**Entries**.
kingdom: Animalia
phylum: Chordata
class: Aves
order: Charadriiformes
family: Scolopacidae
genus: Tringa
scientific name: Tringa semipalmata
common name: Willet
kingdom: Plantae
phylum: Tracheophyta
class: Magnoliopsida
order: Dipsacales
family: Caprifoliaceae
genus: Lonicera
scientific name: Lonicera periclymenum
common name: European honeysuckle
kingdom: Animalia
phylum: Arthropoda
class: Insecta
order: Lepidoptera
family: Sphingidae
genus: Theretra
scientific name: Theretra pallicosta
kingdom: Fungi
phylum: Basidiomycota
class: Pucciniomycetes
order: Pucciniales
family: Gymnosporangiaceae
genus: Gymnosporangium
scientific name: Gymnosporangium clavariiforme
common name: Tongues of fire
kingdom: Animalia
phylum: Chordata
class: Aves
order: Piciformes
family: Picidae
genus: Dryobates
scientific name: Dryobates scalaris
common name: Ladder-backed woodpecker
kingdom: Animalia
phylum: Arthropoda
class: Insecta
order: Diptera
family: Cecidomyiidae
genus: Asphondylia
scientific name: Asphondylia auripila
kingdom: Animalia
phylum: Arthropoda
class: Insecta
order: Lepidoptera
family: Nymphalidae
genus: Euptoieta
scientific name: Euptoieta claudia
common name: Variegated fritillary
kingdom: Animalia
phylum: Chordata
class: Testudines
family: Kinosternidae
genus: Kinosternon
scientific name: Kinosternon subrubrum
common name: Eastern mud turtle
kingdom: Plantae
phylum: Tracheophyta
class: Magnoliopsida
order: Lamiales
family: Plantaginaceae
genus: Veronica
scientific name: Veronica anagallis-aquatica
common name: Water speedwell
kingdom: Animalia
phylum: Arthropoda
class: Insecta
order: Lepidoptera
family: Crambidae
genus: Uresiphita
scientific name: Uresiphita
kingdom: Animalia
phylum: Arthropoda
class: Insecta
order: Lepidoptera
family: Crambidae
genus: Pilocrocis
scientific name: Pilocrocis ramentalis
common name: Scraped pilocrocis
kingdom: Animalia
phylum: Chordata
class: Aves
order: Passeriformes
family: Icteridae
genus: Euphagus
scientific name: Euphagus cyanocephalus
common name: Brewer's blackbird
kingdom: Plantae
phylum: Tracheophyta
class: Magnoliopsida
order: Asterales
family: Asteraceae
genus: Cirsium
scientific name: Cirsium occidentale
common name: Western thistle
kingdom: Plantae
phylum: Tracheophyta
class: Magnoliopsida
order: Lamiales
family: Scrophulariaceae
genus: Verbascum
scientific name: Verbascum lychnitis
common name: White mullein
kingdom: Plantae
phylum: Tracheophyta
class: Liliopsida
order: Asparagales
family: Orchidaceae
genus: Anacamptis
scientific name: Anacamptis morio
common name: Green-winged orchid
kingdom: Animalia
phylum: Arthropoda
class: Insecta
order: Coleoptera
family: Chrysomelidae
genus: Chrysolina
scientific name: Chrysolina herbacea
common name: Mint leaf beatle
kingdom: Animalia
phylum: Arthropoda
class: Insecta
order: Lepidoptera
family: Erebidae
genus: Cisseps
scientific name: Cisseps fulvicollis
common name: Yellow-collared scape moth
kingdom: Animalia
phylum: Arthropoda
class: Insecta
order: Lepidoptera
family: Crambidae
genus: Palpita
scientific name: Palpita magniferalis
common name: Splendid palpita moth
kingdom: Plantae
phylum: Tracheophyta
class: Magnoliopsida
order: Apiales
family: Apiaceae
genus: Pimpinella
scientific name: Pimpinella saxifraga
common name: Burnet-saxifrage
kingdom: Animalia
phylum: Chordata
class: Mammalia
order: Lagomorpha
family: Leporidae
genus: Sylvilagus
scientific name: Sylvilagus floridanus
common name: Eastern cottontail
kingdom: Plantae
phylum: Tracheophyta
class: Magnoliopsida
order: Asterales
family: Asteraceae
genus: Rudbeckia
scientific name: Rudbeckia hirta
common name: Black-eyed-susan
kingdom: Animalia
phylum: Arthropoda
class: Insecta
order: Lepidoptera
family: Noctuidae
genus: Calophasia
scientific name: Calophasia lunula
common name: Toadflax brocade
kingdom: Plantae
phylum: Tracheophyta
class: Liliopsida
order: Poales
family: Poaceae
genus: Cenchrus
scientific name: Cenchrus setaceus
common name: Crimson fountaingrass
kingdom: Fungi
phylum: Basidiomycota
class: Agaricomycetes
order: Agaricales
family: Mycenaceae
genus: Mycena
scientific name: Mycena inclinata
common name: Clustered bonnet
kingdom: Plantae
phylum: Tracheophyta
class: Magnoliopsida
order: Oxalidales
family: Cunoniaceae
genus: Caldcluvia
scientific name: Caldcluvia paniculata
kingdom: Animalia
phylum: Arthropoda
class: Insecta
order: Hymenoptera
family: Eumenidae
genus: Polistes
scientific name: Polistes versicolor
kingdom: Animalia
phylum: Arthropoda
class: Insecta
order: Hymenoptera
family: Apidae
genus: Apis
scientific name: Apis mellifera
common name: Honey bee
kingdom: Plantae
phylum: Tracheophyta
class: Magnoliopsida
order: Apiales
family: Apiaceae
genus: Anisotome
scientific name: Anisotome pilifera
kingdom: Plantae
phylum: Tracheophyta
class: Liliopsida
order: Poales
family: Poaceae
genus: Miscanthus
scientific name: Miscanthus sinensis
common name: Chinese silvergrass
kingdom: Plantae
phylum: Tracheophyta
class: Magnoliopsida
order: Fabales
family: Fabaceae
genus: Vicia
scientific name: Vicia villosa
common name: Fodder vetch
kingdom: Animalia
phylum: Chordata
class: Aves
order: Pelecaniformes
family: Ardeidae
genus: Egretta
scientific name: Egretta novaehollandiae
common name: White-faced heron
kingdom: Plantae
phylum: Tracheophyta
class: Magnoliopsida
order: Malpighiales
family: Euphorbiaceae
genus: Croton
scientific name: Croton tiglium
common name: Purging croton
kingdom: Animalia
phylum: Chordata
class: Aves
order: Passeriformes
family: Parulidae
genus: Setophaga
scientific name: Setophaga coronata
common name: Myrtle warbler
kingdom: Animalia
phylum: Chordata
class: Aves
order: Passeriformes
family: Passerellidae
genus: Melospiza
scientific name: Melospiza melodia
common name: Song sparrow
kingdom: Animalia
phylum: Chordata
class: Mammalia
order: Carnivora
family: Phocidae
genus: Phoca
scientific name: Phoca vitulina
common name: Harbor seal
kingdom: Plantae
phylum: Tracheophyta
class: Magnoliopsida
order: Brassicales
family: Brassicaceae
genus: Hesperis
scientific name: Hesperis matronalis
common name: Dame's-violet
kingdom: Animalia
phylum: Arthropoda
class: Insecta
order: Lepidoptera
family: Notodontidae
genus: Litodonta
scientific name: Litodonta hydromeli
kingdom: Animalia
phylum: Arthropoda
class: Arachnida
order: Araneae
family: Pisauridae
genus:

**Written task**. Lay out every line above as a Markdown table with two columns, Row and Line. Number the rows in order and skip any blank lines.

**Response**.
| Row | Line |
|---|---|
| 1 | kingdom: Animalia |
| 2 | phylum: Chordata |
| 3 | class: Aves |
| 4 | order: Charadriiformes |
| 5 | family: Scolopacidae |
| 6 | genus: Tringa |
| 7 | scientific name: Tringa semipalmata |
| 8 | common name: Willet |
| 9 | kingdom: Plantae |
| 10 | phylum: Tracheophyta |
| 11 | class: Magnoliopsida |
| 12 | order: Dipsacales |
| 13 | family: Caprifoliaceae |
| 14 | genus: Lonicera |
| 15 | scientific name: Lonicera periclymenum |
| 16 | common name: European honeysuckle |
| 17 | kingdom: Animalia |
| 18 | phylum: Arthropoda |
| 19 | class: Insecta |
| 20 | order: Lepidoptera |
| 21 | family: Sphingidae |
| 22 | genus: Theretra |
| 23 | scientific name: Theretra pallicosta |
| 24 | kingdom: Fungi |
| 25 | phylum: Basidiomycota |
| 26 | class: Pucciniomycetes |
| 27 | order: Pucciniales |
| 28 | family: Gymnosporangiaceae |
| 29 | genus: Gymnosporangium |
| 30 | scientific name: Gymnosporangium clavariiforme |
| 31 | common name: Tongues of fire |
| 32 | kingdom: Animalia |
| 33 | phylum: Chordata |
| 34 | class: Aves |
| 35 | order: Piciformes |
| 36 | family: Picidae |
| 37 | genus: Dryobates |
| 38 | scientific name: Dryobates scalaris |
| 39 | common name: Ladder-backed woodpecker |
| 40 | kingdom: Animalia |
| 41 | phylum: Arthropoda |
| 42 | class: Insecta |
| 43 | order: Diptera |
| 44 | family: Cecidomyiidae |
| 45 | genus: Asphondylia |
| 46 | scientific name: Asphondylia auripila |
| 47 | kingdom: Animalia |
| 48 | phylum: Arthropoda |
| 49 | class: Insecta |
| 50 | order: Lepidoptera |
| 51 | family: Nymphalidae |
| 52 | genus: Euptoieta |
| 53 | scientific name: Euptoieta claudia |
| 54 | common name: Variegated fritillary |
| 55 | kingdom: Animalia |
| 56 | phylum: Chordata |
| 57 | class: Testudines |
| 58 | family: Kinosternidae |
| 59 | genus: Kinosternon |
| 60 | scientific name: Kinosternon subrubrum |
| 61 | common name: Eastern mud turtle |
| 62 | kingdom: Plantae |
| 63 | phylum: Tracheophyta |
| 64 | class: Magnoliopsida |
| 65 | order: Lamiales |
| 66 | family: Plantaginaceae |
| 67 | genus: Veronica |
| 68 | scientific name: Veronica anagallis-aquatica |
| 69 | common name: Water speedwell |
| 70 | kingdom: Animalia |
| 71 | phylum: Arthropoda |
| 72 | class: Insecta |
| 73 | order: Lepidoptera |
| 74 | family: Crambidae |
| 75 | genus: Uresiphita |
| 76 | scientific name: Uresiphita |
| 77 | kingdom: Animalia |
| 78 | phylum: Arthropoda |
| 79 | class: Insecta |
| 80 | order: Lepidoptera |
| 81 | family: Crambidae |
| 82 | genus: Pilocrocis |
| 83 | scientific name: Pilocrocis ramentalis |
| 84 | common name: Scraped pilocrocis |
| 85 | kingdom: Animalia |
| 86 | phylum: Chordata |
| 87 | class: Aves |
| 88 | order: Passeriformes |
| 89 | family: Icteridae |
| 90 | genus: Euphagus |
| 91 | scientific name: Euphagus cyanocephalus |
| 92 | common name: Brewer's blackbird |
| 93 | kingdom: Plantae |
| 94 | phylum: Tracheophyta |
| 95 | class: Magnoliopsida |
| 96 | order: Asterales |
| 97 | family: Asteraceae |
| 98 | genus: Cirsium |
| 99 | scientific name: Cirsium occidentale |
| 100 | common name: Western thistle |
| 101 | kingdom: Plantae |
| 102 | phylum: Tracheophyta |
| 103 | class: Magnoliopsida |
| 104 | order: Lamiales |
| 105 | family: Scrophulariaceae |
| 106 | genus: Verbascum |
| 107 | scientific name: Verbascum lychnitis |
| 108 | common name: White mullein |
| 109 | kingdom: Plantae |
| 110 | phylum: Tracheophyta |
| 111 | class: Liliopsida |
| 112 | order: Asparagales |
| 113 | family: Orchidaceae |
| 114 | genus: Anacamptis |
| 115 | scientific name: Anacamptis morio |
| 116 | common name: Green-winged orchid |
| 117 | kingdom: Animalia |
| 118 | phylum: Arthropoda |
| 119 | class: Insecta |
| 120 | order: Coleoptera |
| 121 | family: Chrysomelidae |
| 122 | genus: Chrysolina |
| 123 | scientific name: Chrysolina herbacea |
| 124 | common name: Mint leaf beatle |
| 125 | kingdom: Animalia |
| 126 | phylum: Arthropoda |
| 127 | class: Insecta |
| 128 | order: Lepidoptera |
| 129 | family: Erebidae |
| 130 | genus: Cisseps |
| 131 | scientific name: Cisseps fulvicollis |
| 132 | common name: Yellow-collared scape moth |
| 133 | kingdom: Animalia |
| 134 | phylum: Arthropoda |
| 135 | class: Insecta |
| 136 | order: Lepidoptera |
| 137 | family: Crambidae |
| 138 | genus: Palpita |
| 139 | scientific name: Palpita magniferalis |
| 140 | common name: Splendid palpita moth |
| 141 | kingdom: Plantae |
| 142 | phylum: Tracheophyta |
| 143 | class: Magnoliopsida |
| 144 | order: Apiales |
| 145 | family: Apiaceae |
| 146 | genus: Pimpinella |
| 147 | scientific name: Pimpinella saxifraga |
| 148 | common name: Burnet-saxifrage |
| 149 | kingdom: Animalia |
| 150 | phylum: Chordata |
| 151 | class: Mammalia |
| 152 | order: Lagomorpha |
| 153 | family: Leporidae |
| 154 | genus: Sylvilagus |
| 155 | scientific name: Sylvilagus floridanus |
| 156 | common name: Eastern cottontail |
| 157 | kingdom: Plantae |
| 158 | phylum: Tracheophyta |
| 159 | class: Magnoliopsida |
| 160 | order: Asterales |
| 161 | family: Asteraceae |
| 162 | genus: Rudbeckia |
| 163 | scientific name: Rudbeckia hirta |
| 164 | common name: Black-eyed-susan |
| 165 | kingdom: Animalia |
| 166 | phylum: Arthropoda |
| 167 | class: Insecta |
| 168 | order: Lepidoptera |
| 169 | family: Noctuidae |
| 170 | genus: Calophasia |
| 171 | scientific name: Calophasia lunula |
| 172 | common name: Toadflax brocade |
| 173 | kingdom: Plantae |
| 174 | phylum: Tracheophyta |
| 175 | class: Liliopsida |
| 176 | order: Poales |
| 177 | family: Poaceae |
| 178 | genus: Cenchrus |
| 179 | scientific name: Cenchrus setaceus |
| 180 | common name: Crimson fountaingrass |
| 181 | kingdom: Fungi |
| 182 | phylum: Basidiomycota |
| 183 | class: Agaricomycetes |
| 184 | order: Agaricales |
| 185 | family: Mycenaceae |
| 186 | genus: Mycena |
| 187 | scientific name: Mycena inclinata |
| 188 | common name: Clustered bonnet |
| 189 | kingdom: Plantae |
| 190 | phylum: Tracheophyta |
| 191 | class: Magnoliopsida |
| 192 | order: Oxalidales |
| 193 | family: Cunoniaceae |
| 194 | genus: Caldcluvia |
| 195 | scientific name: Caldcluvia paniculata |
| 196 | kingdom: Animalia |
| 197 | phylum: Arthropoda |
| 198 | class: Insecta |
| 199 | order: Hymenoptera |
| 200 | family: Eumenidae |
| 201 | genus: Polistes |
| 202 | scientific name: Polistes versicolor |
| 203 | kingdom: Animalia |
| 204 | phylum: Arthropoda |
| 205 | class: Insecta |
| 206 | order: Hymenoptera |
| 207 | family: Apidae |
| 208 | genus: Apis |
| 209 | scientific name: Apis mellifera |
| 210 | common name: Honey bee |
| 211 | kingdom: Plantae |
| 212 | phylum: Tracheophyta |
| 213 | class: Magnoliopsida |
| 214 | order: Apiales |
| 215 | family: Apiaceae |
| 216 | genus: Anisotome |
| 217 | scientific name: Anisotome pilifera |
| 218 | kingdom: Plantae |
| 219 | phylum: Tracheophyta |
| 220 | class: Liliopsida |
| 221 | order: Poales |
| 222 | family: Poaceae |
| 223 | genus: Miscanthus |
| 224 | scientific name: Miscanthus sinensis |
| 225 | common name: Chinese silvergrass |
| 226 | kingdom: Plantae |
| 227 | phylum: Tracheophyta |
| 228 | class: Magnoliopsida |
| 229 | order: Fabales |
| 230 | family: Fabaceae |
| 231 | genus: Vicia |
| 232 | scientific name: Vicia villosa |
| 233 | common name: Fodder vetch |
| 234 | kingdom: Animalia |
| 235 | phylum: Chordata |
| 236 | class: Aves |
| 237 | order: Pelecaniformes |
| 238 | family: Ardeidae |
| 239 | genus: Egretta |
| 240 | scientific name: Egretta novaehollandiae |
| 241 | common name: White-faced heron |
| 242 | kingdom: Plantae |
| 243 | phylum: Tracheophyta |
| 244 | class: Magnoliopsida |
| 245 | order: Malpighiales |
| 246 | family: Euphorbiaceae |
| 247 | genus: Croton |
| 248 | scientific name: Croton tiglium |
| 249 | common name: Purging croton |
| 250 | kingdom: Animalia |
| 251 | phylum: Chordata |
| 252 | class: Aves |
| 253 | order: Passeriformes |
| 254 | family: Parulidae |
| 255 | genus: Setophaga |
| 256 | scientific name: Setophaga coronata |
| 257 | common name: Myrtle warbler |
| 258 | kingdom: Animalia |
| 259 | phylum: Chordata |
| 260 | class: Aves |
| 261 | order: Passeriformes |
| 262 | family: Passerellidae |
| 263 | genus: Melospiza |
| 264 | scientific name: Melospiza melodia |
| 265 | common name: Song sparrow |
| 266 | kingdom: Animalia |
| 267 | phylum: Chordata |
| 268 | class: Mammalia |
| 269 | order: Carnivora |
| 270 | family: Phocidae |
| 271 | genus: Phoca |
| 272 | scientific name: Phoca vitulina |
| 273 | common name: Harbor seal |
| 274 | kingdom: Plantae |
| 275 | phylum: Tracheophyta |
| 276 | class: Magnoliopsida |
| 277 | order: Brassicales |
| 278 | family: Brassicaceae |
| 279 | genus: Hesperis |
| 280 | scientific name: Hesperis matronalis |
| 281 | common name: Dame's-violet |
| 282 | kingdom: Animalia |
| 283 | phylum: Arthropoda |
| 284 | class: Insecta |
| 285 | order: Lepidoptera |
| 286 | family: Notodontidae |
| 287 | genus: Litodonta |
| 288 | scientific name: Litodonta hydromeli |
| 289 | kingdom: Animalia |
| 290 | phylum: Arthropoda |
| 291 | class: Arachnida |
| 292 | order: Araneae |
| 293 | family: Pisauridae |
| 294 | genus: |